The Pairs
Day 29 — Friday, April 24, 2026 — Gut Nisdorf
Day 29. Blatt. Up at 4:26 — earlier than usual, and deliberately so.
The back pain still present. The wild man at the bottom of the lagoon
can't run away. Neither can I.
Exercises done, then the winding path. I wanted to arrive before the
sun. The northwest wind unceasing, but something had shifted in the
night — coming more from the west now, and warmer. The Bodden carrying
whitecaps.
Today is a Leaf day — a water day. The Bodden was where everything was
already going.
In the reed fields, the ducks were leaving. Not all at once — one pair,
then another, then another along the way. Each pair rising from its
overnight shelter and moving toward the open water. I took note.
The duck is one of the oldest liminal animals in the mythological record
— at home on water, on land, in the air. In Celtic votive tradition,
bronze duck figures appear regularly among the offerings placed at sacred
water sites. The same tradition as the deposits along this shore — the
same instinct to mark the edge between worlds with something that lives
between them. The reed fields along the Bodden have sheltered birds long
before Ritter Johannes von Nisdorf (Johannes de Ost de Neslestorp), 1302,
gave a name to this ground. The place holds that, without effort.
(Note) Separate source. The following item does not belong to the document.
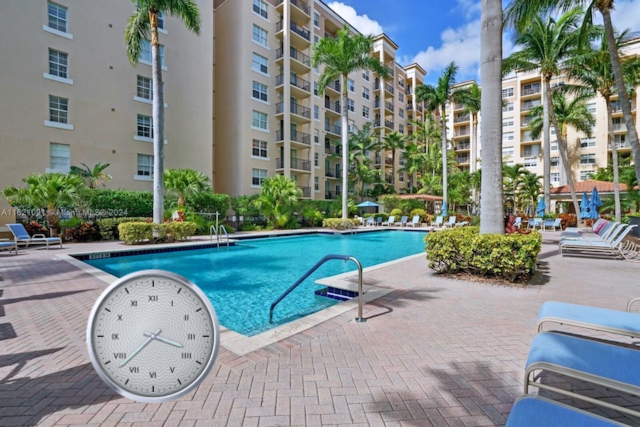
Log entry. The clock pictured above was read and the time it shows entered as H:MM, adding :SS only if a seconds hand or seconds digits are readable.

Ducks form their pair bonds in autumn and hold them through the nesting
season. What was decided in autumn is being lived out now.
Tomorrow Uranus leaves Taurus — seven years of pressure on the ground —
and moves into Gemini. The sign of the pair.
On the way back, one pair decided to walk in front of me along the path.
Not hurried. Not alarmed. They walked at their pace and I followed at
mine.
I got home before the sun had risen. So I waited. And let it rise.